When asked if the only tool Democrats had right now was public pressure, Sen. Dianne Feinstein (D-CA) responded, “That’s the biggest tool of them all. It works.”

But, in the meantime, there may be very little Senate Dems can do to turn up the heat.

“Look, I’m not sure,” Sen. Cory Booker (D-NJ) said, when TPM posed the question to him. “It looks like a standoff right now. I think if you look at the evidence, if you look at the Constitution itself, it’s very explicit about what the obligations of the president are and Congress, as well as the tradition of this body, and I am hoping that becomes very persuasive.”

Outside Dem groups are beginning to use the issue against Republicans up for re-election in swing states, like Sens. Mark Kirk (R-IL) and Kelly Ayotte (R-NH), who could be seen this week avoiding reporters the best they could on Capitol Hill. But there are likely months between when Obama submits a nominee — which is expected in a few weeks — and November’s election.

“Now, we would rather it be only a couple of weeks that we need to do this,” Sen. Brian Schatz (D-HI) admitted to TPM. “But if need be, this is going to be front and center in terms of evaluating candidates for federal office because if you refuse to do your job, you should not be allowed to keep it.”

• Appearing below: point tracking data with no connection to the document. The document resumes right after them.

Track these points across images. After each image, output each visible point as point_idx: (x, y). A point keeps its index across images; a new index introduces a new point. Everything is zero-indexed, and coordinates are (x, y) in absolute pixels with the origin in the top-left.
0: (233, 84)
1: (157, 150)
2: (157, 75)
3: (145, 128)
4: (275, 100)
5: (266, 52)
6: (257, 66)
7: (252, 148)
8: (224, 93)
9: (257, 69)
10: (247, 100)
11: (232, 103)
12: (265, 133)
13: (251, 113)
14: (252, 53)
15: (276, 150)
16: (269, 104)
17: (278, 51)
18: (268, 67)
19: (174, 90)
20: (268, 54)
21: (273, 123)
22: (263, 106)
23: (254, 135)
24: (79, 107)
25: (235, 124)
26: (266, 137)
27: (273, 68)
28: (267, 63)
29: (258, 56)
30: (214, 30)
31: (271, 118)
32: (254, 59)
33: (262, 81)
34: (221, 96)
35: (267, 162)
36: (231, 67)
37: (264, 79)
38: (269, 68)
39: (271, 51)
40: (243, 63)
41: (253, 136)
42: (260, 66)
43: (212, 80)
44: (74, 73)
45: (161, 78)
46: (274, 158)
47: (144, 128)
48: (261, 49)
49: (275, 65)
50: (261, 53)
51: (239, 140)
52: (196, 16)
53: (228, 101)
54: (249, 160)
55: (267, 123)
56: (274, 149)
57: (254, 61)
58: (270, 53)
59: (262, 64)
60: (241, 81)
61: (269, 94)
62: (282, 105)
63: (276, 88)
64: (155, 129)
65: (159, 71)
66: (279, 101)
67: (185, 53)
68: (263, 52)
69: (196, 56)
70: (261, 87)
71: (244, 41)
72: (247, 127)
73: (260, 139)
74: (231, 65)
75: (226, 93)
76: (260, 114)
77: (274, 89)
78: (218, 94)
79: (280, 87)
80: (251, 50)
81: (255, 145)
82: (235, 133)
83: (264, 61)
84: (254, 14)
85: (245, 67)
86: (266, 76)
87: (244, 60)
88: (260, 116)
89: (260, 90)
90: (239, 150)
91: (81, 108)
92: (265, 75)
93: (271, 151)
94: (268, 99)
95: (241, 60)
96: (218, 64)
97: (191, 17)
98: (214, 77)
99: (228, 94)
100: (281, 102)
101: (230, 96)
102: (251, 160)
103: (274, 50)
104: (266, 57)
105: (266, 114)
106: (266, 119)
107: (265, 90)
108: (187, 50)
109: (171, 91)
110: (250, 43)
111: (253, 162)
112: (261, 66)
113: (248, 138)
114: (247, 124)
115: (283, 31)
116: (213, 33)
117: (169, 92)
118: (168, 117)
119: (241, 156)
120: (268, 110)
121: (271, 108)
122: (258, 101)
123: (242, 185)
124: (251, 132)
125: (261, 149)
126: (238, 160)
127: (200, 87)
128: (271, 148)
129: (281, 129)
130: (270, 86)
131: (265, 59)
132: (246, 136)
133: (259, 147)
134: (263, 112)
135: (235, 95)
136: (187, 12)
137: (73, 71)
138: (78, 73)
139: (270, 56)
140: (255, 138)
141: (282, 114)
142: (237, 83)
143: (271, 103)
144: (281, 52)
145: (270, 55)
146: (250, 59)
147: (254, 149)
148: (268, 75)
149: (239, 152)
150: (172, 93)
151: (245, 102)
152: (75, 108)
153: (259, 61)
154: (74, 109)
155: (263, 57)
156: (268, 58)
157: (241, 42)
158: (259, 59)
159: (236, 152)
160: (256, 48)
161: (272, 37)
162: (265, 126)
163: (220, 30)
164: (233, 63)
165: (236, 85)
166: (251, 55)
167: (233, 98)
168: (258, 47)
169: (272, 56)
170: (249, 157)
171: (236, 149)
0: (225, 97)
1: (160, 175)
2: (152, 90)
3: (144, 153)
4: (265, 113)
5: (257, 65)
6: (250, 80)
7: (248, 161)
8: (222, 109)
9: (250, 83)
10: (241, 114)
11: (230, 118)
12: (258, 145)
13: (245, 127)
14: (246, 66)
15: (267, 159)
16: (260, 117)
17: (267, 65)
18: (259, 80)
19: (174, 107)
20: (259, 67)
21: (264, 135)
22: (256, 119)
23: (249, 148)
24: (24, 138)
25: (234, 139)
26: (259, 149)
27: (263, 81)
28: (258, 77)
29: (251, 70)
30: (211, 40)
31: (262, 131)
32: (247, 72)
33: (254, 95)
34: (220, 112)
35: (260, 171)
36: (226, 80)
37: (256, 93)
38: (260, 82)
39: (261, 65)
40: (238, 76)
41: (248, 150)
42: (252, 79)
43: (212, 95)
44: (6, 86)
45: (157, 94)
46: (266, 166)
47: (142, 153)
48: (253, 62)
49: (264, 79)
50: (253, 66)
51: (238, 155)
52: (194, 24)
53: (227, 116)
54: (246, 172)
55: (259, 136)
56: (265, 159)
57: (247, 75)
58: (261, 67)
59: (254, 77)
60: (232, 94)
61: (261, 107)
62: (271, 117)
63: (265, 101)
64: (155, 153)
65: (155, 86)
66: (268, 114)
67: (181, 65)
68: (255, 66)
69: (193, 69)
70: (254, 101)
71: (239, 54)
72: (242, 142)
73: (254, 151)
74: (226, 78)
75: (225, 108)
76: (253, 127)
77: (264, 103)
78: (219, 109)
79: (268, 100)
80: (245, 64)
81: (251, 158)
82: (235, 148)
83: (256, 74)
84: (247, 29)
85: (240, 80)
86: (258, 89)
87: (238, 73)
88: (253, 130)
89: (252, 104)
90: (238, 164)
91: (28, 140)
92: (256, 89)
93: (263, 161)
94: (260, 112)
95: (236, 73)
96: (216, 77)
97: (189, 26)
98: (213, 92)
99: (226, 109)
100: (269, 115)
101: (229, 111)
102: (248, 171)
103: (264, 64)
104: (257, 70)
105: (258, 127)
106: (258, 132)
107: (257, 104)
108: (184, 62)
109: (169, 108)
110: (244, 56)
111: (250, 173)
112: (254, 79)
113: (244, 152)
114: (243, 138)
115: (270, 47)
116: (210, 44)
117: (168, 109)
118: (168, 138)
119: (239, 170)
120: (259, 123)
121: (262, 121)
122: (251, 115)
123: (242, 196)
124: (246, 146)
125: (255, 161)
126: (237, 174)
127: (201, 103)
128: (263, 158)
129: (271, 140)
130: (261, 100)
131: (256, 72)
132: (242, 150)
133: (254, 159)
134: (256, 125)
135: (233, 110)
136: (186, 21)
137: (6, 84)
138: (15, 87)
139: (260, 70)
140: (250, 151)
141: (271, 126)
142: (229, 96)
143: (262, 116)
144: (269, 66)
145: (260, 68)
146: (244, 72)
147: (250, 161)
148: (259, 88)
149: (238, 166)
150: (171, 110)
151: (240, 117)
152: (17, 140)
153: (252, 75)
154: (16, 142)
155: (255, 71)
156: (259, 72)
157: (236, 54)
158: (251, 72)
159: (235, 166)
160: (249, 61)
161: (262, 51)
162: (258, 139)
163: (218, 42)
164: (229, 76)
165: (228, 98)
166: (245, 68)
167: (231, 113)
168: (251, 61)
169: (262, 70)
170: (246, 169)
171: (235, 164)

Sen. Amy Klobuchar (D-MN), a member of the Senate Judiciary Committee, pointed to a forum she and other Democrats hosted Wednesday with constitutional experts. But she brushed off the idea that Dems could host an informal hearing for the nominee once he or she is named by the President.

“I don’t know about that,” she told TPM. “It should go through the regular process.”

Schatz, meanwhile, said, “Tactically, I think all options are on the table.”

But the crawl of time could also work in Dems’ favor if it becomes clear that the Supreme Court is struggling to deal with the absence of a ninth justice.

“The idea of leaving a seat vacant for a year or maybe longer is something the American people can’t understand: ‘What are you guys doing? What are you thinking?'” Sen. Tom Carper (D-DE) told reporters on Capitol Hill.

The court is now at risk for split decisions on some of the big issues facing it this term — issues that include immigration, abortion and Obamacare. In a tie ruling, the lower court decision’s stands, but the decision has no precedent, creating uncertainty in the legal system.

“Last time there was a vacancy for a year, hasn’t been since the Civil War and the public intuitively understands this president was elected for a four year term not a three year term,” said Sen. Sherrod Brown (D-OH). “When they see some 4-4 decisions, I think that will help to remind them too.”

While McConnell caught Democrats — and even some Republicans — off guard, it didn’t take much to get the minority party all on the same page.

“Sometimes we have such a diverse caucus that we can project unity and unanimity when actually it was a difficult road getting there,” Schatz said. “This is not one of those situations. We are absolutely united from the jump. There was no whipping effort. Everybody understands how outrageous this is.”